Learning health care systems and precision medicine are two data-driven innovations at different scales in the health care data environment, where sharing data and data products are most applicable. Learning health systems are centered on the organization where new knowledge is captured as an integral byproduct of the delivery experience [9]. For example, electronic health record data that contain rich clinical information (eg, patients’ medical history, family history, surgical resection approach, and postoperative supervision) offer an opportunity to design algorithms for acute interventions, such as predicting 30-day hospital readmission or whether a patient is at risk for cardiac decompensation. Similarly, exploring care process protocols, including a combination of medications, for a specific disease could inform drug inventory management. Precision medicine represents a leading driver of the health data economy in which health care recommendations can be individually tailored on the basis of a person’s genes, lifestyle, and environment [10]. Similarity-based classifiers aimed at automatically grouping patients with similar characteristics together enable improvements in assessment, diagnosis, the selection of therapeutic choice, and the prediction of prognosis. For example, abnormalities in a clinical pathway could be highlighted using trend recognition algorithms to identify a similarity cohort to allow the assessment of the complexity associated with a disease cluster. Furthermore, sharing data is critical for rare diseases, both from a learning health care system perspective to optimize the delivery of care and a precision medicine perspective to be able to effectively personalize the care plan.

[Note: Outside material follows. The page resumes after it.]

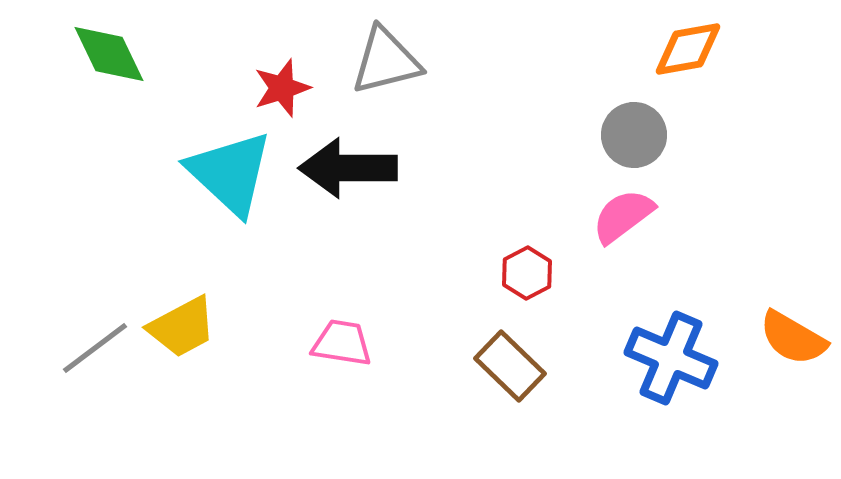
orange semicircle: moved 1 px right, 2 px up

We envision that economic cluster effects (ie, a geographic concentration of interconnected stakeholders and their associated institutions in a field through a nested interorganizational network of relationships) within the health data economy will emerge soon, but that the sharing of data products will be necessary to maximize their potential. Multistakeholder health data governance would be beneficial, as it would allow balancing of value for all actors (eg, clinicians, patients, and other data generators; data scientists, researchers, and other data product enhancers), which is useful in determining not only how data products should be owned but also what types of data should be shared to maximize data resource utilization toward the problems of interest to the community. The status quo is far from optimal from an economic perspective, and we collectively have poorer health [11] because of this lack of sharing and void in meaningful governance. From a technical perspective, blockchain or similar technologies can be utilized to insure the integrity of shared data and data products. Only with the wide availability and use of diverse data products will the future of learning health systems and precision medicine be truly accessible in the emerging health data economy.